D’altro lato, il fatto stesso che le multinazionali siano state poste sotto processo negli Stati Uniti deve essere considerato un prodotto della possibilità oggi esistente che i rapporti internazionali subiscano una profonda trasformazione con la nascita di nuovi poli di potere, primo fra tutti per importanza quello europeo. Nella fase della guerra fredda e nella successiva fase di distensione russo-americana, la necessità per gli Stati Uniti di mobilitare tutte le energie nazionali per garantire il controllo e la difesa della propria area di influenza ha impedito un pieno sviluppo della dialettica politica interna e ha indebolito le forze dell’innovazione. In questo quadro, era impensabile qualsiasi azione il cui risultato fosse di indebolire gli Stati Uniti sul piano internazionale. Il fatto che le forze di opposizione e progressiste oggi stiano acquistando nuova coscienza e importanza crescente nell’equilibrio politico statunitense si inserisce nel quadro del disimpegno internazionale realizzato dagli Stati Uniti sul fronte asiatico, ove la Cina offre un’alternativa all’espansionismo sovietico, e progettato sul fronte europeo, ove esiste la concreta possibilità di veder nascere a breve termine un’Unione europea.
Se dunque questo è il senso dell’impegno assunto dalle forze democratiche statunitensi, ancora più miope appare l’atteggiamento dei democratici europei che, nel processo aperto oltreoceano contro le società multinazionali, hanno finora visto solamente l’occasione per porre sotto accusa alcuni personaggi del sottogoverno.

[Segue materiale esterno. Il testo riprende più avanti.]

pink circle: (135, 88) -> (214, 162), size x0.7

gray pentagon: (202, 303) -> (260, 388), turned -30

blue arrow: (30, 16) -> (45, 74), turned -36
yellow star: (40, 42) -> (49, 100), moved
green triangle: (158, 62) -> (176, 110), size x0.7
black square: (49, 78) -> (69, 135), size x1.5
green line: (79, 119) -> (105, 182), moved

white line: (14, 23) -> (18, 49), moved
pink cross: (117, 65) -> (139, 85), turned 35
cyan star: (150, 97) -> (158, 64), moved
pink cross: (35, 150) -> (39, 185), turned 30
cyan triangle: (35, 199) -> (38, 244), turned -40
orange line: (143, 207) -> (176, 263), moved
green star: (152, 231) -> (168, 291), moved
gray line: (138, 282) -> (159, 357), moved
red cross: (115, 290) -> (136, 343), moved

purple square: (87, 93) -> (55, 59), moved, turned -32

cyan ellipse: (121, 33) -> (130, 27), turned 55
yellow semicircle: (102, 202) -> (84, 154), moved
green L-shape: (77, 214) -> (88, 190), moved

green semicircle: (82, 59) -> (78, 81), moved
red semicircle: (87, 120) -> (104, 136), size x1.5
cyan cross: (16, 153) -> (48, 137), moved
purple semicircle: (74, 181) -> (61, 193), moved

Questa reazione è ancora più grave ove si consideri che il fronte decisivo in questa battaglia è quello europeo. I democratici statunitensi possono battersi perché gli Stati Uniti non diventino una superpotenza con carattere imperiale, ma questa prospettiva può essere sconfitta solo dagli europei, perché solo la nascita della Federazione Europea può dare ai rapporti internazionali un carattere evolutivo diminuendone la tensione; negli Stati Uniti è possibile battersi contro lo strapotere, a livello mondiale, delle multinazionali, ma spetta in primo luogo agli europei colmare il vuoto di potere politico oggi esistente in Europa che ha permesso alle multinazionali un’espansione incontrollata nel nostro continente per circa un trentennio.
Spetta dunque ai democratici europei raccogliere la sfida loro lanciata dai democratici statunitensi. La risposta adeguata che essi possono dare è una sola: l’esecuzione della decisione presa dal Vertice di Roma di procedere nel maggio 1978 all’elezione del Parlamento europeo a suffragio universale. Questa è la strada per democratizzare la Comunità, per porre sotto controllo l’attività delle multinazionali e l’evoluzione dell’economia europea, per garantire la nascita di un nuovo ordine internazionale nel cui ambito gli imperialismi possano essere sconfitti.